North Korean Construction Workers Taking Meth to Speed up Work
According to recent reports, methamphetamine is being distributed to North Korean construction workers in a bid to speed up progress on a skyscraper project in the capital city of Pyongyang. Project managers are dispensing what is commonly known as “crystal meth” or “ice” to builders taking it to quickly complete the seventy-story apartment complex.
“Project managers are now openly providing drugs to construction workers so that they will work faster,” an anonymous source indicated. “Project managers at a building site in North Korea’s capital Pyongyang are openly supplying their exhausted workforce with powerful methamphetamines called ‘ice’. [They] are undergoing terrible sufferings in their work.”
Hundreds of thousands of construction workers are believed to be working on the infamous skyscraper, which is part of a sixty-building development on Pyongyang’s Ryomyung Street. Graffiti was found on one of the building sites that read “Pyongyang speed is drug speed,” which sparked the investigation into whether illegal drugs were being used to speed along the process.
The effects methamphetamine can have on workers in the construction industry are disturbing. When inhaled, the drug increases alertness and lowers inhibitions, but can also induce confusion and aggression which would be especially dangerous in a profession like this in which the safety of workers is already constant at risk. The euphoria once meth is inhaled can last for up to twelve hours. What’s more, the drug is highly addictive, and the long-term risks of use include an increased chance of heart attack, brain damage, and even psychoses.
North Korea’s Ryugyong Hotel was expected to open in 2013 and is still not complete. In 2015, the country announced it was embarking on a “great golden age of construction.” Apparently, in order to do so, the government has decided it is okay to force workers into taking illegal drugs.
Forcing workers into taking meth is equitable to drug-induced slave labor, according to a human rights worker in Asia, which should prompt action from the United Nations. “It’s going to be hard to verify that this is happening, but if it is confirmed then we utterly condemned it,” said Phil Robertson, Human Right’s Watch’s Asia director. “The real issue here is slave labor, and our immediate reaction to this was that if they want faster workers why not actually pay them, instead of resorting to giving them drugs?” He added, “The North Korean government wants to finish these buildings to somehow prove that they are a developed country. But this kind of forced labor has been unilaterally condemned by the international community. It is a throwback to the Second World War when governments regularly resorted to forcing labor of their citizens.”
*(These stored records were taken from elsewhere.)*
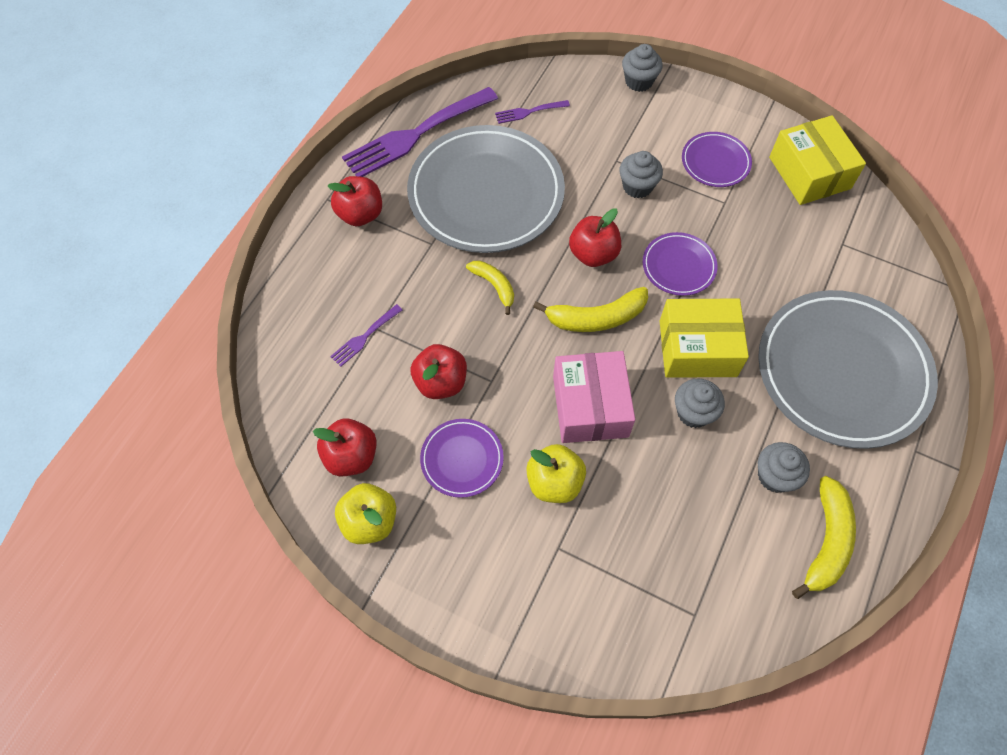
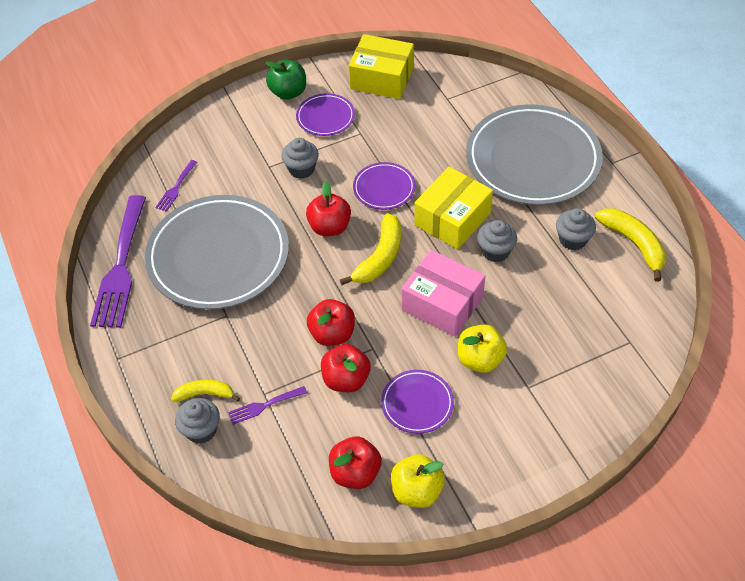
camera: 50 degrees left, 10 degrees down
red apple [327,176,382,226] -> red apple moved to [307,299,355,346]
purple fork [330,304,402,367] -> purple fork turned 75 degrees clockwise [228,386,307,425]
yellow banana [466,261,514,315] -> yellow banana moved to [171,380,240,402]
grey cupcake [622,44,663,92] -> grey cupcake moved to [175,398,220,444]
none -> green apple [265,60,306,100]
Defector Kim Hyeong-soo said, “The North Korean government initiated the illegal drugs, but now it’s expanded to the general market.” In 2013, there were many reports issued the country was suffering from a methamphetamine epidemic, and North Korea has been said to have a long history of manufacturing and exploiting the drug, both to fuel legions of workers and to sell on the international black market to garner profits.